Report assigns blame for N.E. blackout

? Disregard for voluntary rules intended to ensure the flow of electricity opened the way for last summer’s blackout in eight states and Canada, investigators said Monday in their final report. They urged government standards with teeth to ward off future outages.

There was a clear understanding long before the August blackout that the Ohio region where the problems began was highly vulnerable to grid instability, according to the report from a U.S.-Canada task force.

Had the situation been properly addressed, the cascading blackout that sped across states from Michigan to New York and into Canada probably would have been averted, the report concluded.

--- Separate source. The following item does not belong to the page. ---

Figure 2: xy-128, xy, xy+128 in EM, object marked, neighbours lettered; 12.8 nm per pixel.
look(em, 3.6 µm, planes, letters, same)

Something as simple as shutting off 200 megawatts of power an hour before the blackout might have kept the problem from spreading, investigators said.

But FirstEnergy Corp., the Ohio utility whose lines initially failed, had little understanding of its own power transmission system because it had not carried out the recommended long-term planning and safeguards — and backup monitoring system — that it needed, the report said.

Investigators said they found at least seven violations of industry-sponsored North America Electric Reliability Councilreliability rules linked to the blackout.

The U.S.-Canada Power System Outage Task Force, created to examine the nation’s worst blackout, urged creation of mandatory government reliability standards with penalties for those who violate them. The council, which issues the voluntary standards, has no enforcement authority.

It’s been eight months since the blackout, and Congress has yet to act on any measures that might improve grid reliability. Provisions to establish mandatory rules on the electricity industry have been caught up in a partisan fight over broader energy legislation.